Реакция Мэтью Болдуина оказалась для меня неожиданной. Он как будто ничуть не удивился – более того, кивнул с таким видом, словно и не ожидал услышать от меня ничего другого.
– Вы правы, – проговорил он. – Именно так все и произошло. Не в прямом смысле, – быстро уточнил он. – Не думайте, будто я настолько сошел с ума, что считаю себя жителем разрисованного полотна… Пейзаж, здесь изображенный, – вот что действительно важно… и опасно. До крайности опасно. Несколько раз я предлагал хозяину заведения убрать эту картину, однажды даже пробрался сюда ночью и лично пытался ее унести и уничтожить, но хозяин всякий раз меня подлавливал и противился моим попыткам. Он ругал меня, но так, словно я его близкий друг или младший родственник, обладающий чудачествами. «Подлинное произведение искусства привлекает посетителей, – говорил он. – Я был так счастлив, когда вы подарили мне эту картину! Ведь она принесла мне немалый доход. А сейчас вы пытаетесь лишить меня этого дохода.
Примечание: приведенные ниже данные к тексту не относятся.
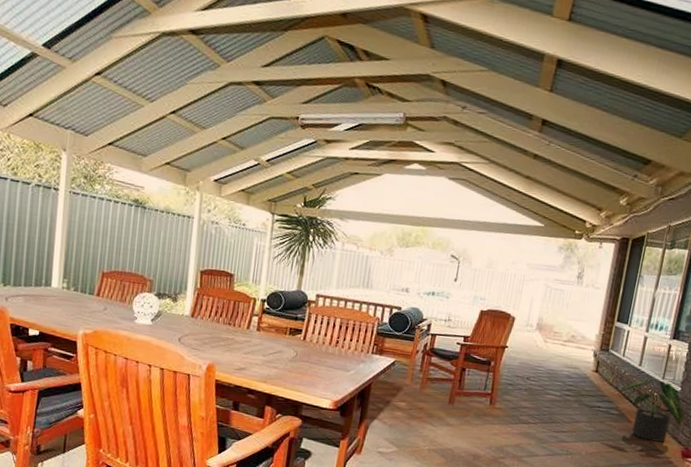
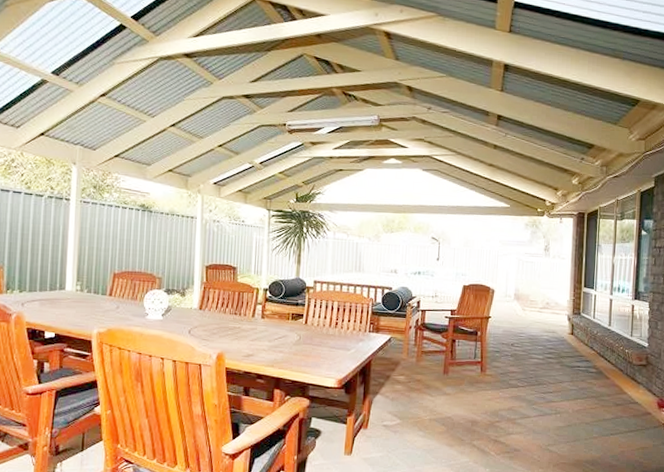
potted plant: present [618,380,684,442] -> none [594,339,654,395]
И вам не стыдно, друг мой?» И он качал головой, улыбаясь и тем самым пытаясь меня успокоить.
– Но что не так в этой картине? – спросил я.
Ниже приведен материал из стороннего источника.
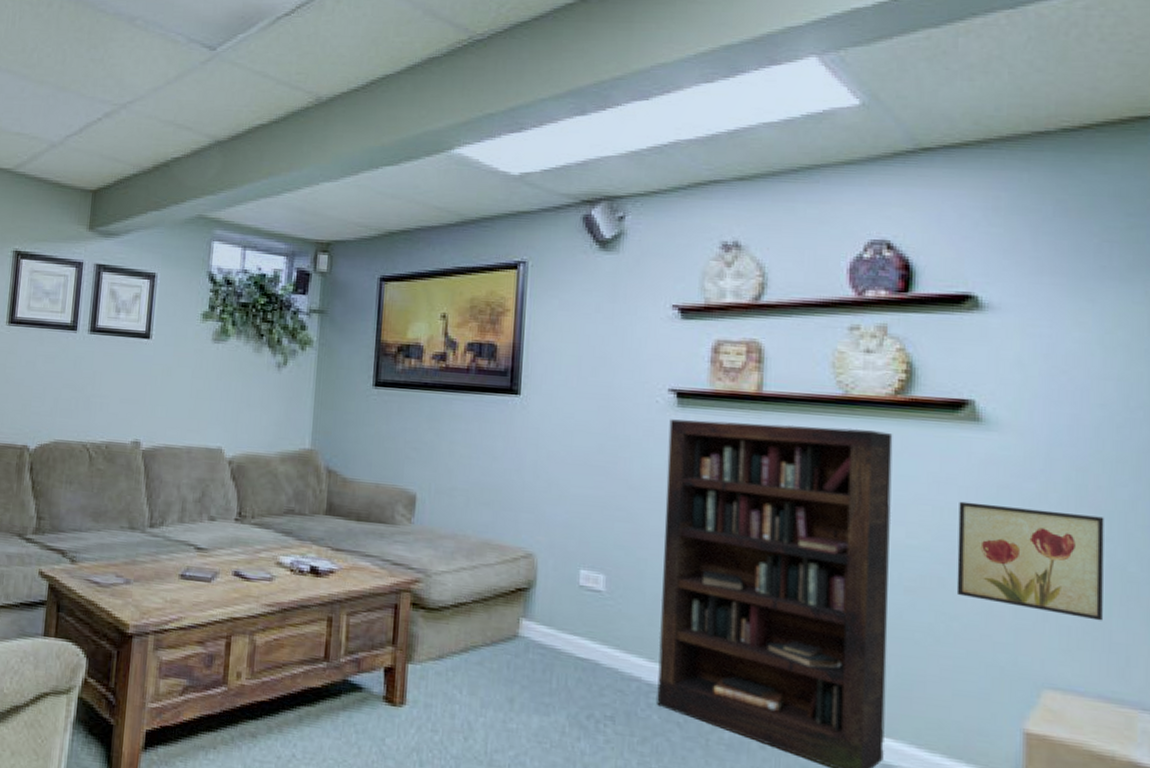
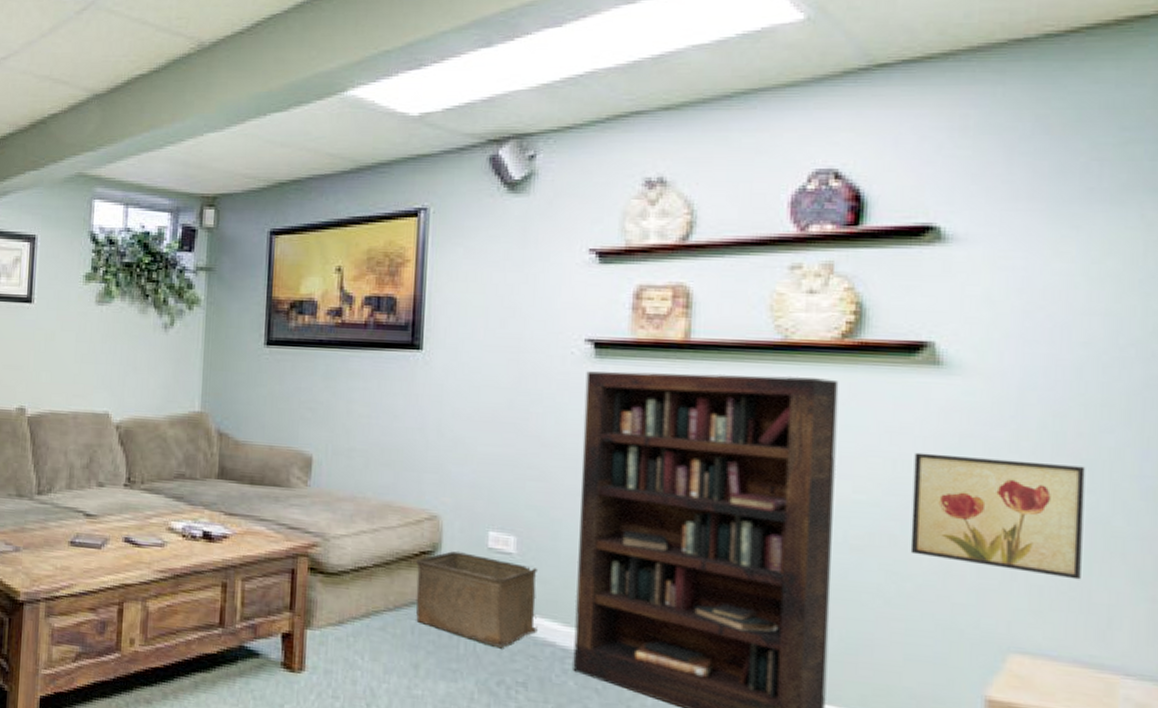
storage bin: none [511,588,625,682] -> present [415,551,538,648]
Он пристально посмотрел мне прямо в глаза.
– А вы сами не видите?
Я задумался, пытаясь подобрать слова, чтобы описать охватившие меня при виде картины чувства.
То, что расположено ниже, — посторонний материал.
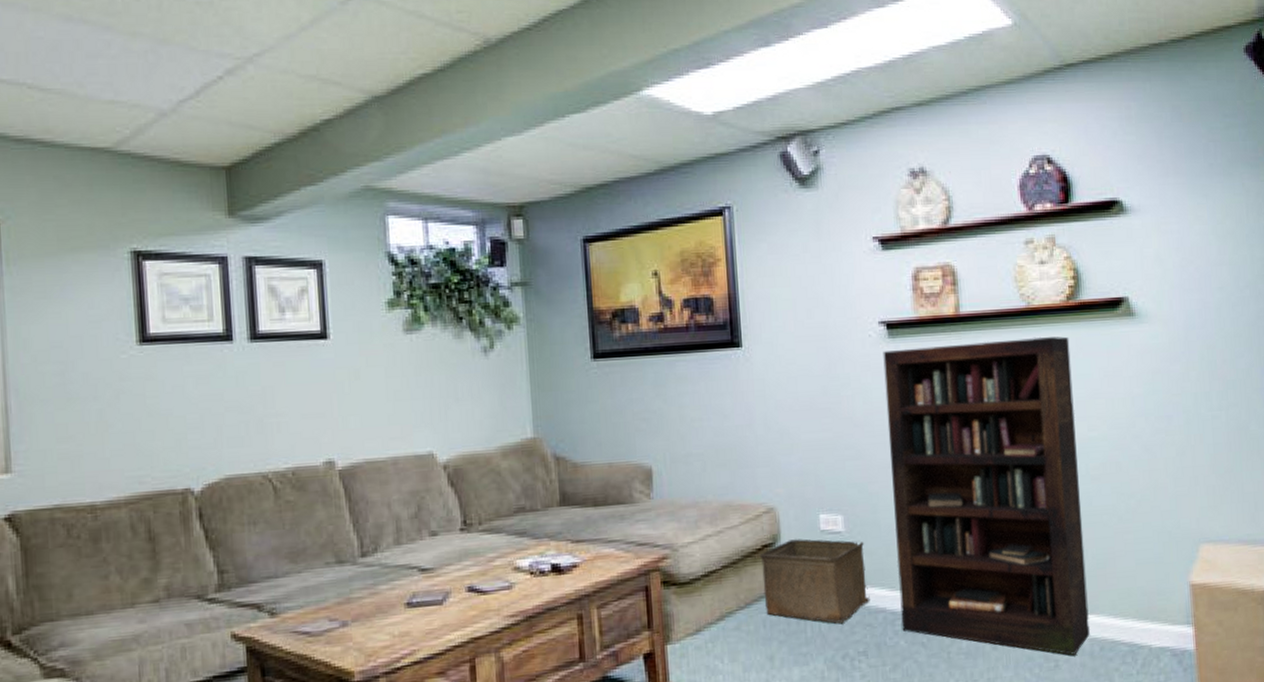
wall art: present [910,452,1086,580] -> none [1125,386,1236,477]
– Она великолепна, – сказал я наконец. – Здесь изображены скала и клокочущая пучина. Волны яростно нападают на скалу, желая ее уничтожить, но она сурово и равнодушно держится, зная, что волнам свалить ее не под силу. Но пройдут тысячелетия – и волны все-таки смоют ее, уничтожат ее основание, заставят ее упасть и исчезнуть в морской глубине. Все знают об этом – и скала, и волны, и человек, наблюдающий за этим. И все-таки жизнь течет как течет, что будет – то и будет, а пока не настал тот роковой миг, нет смысла о нем беспокоиться…
Я остановился, потому что мой собеседник поднял руку, как бы предлагая мне закончить мое описание.
– Вы правы – но ваш взгляд не до конца проник в сущность этого полотна, – прошептал он. – Когда я писал картину, мне казалось, что я лишь передаю удивительный, волнующий пейзаж, который заденет сердца будущих зрителей. Видимо, у вас такой же взгляд на художественное искусство. Однако у скалы… у волн… у персонажей моей картины как будто имелось собственное мнение. Знаете, бывают такие портреты, на которых изображены как будто привлекательные женщины, а присмотришься – и увидишь злобный, язвительный взгляд, и улыбка, только что выглядевшая мягкой, внезапно предстанет кривой и ехидной? То же самое – и притом в гораздо большей степени – случилось и с моим пейзажем. Не просто красота безмолвной скалы и шумящих волн явились на картине. Это была вечная смерть волн – и надвигающаяся гибель скалы… И всякий, кто вглядывался в зловещие судьбы, поневоле перенимал их…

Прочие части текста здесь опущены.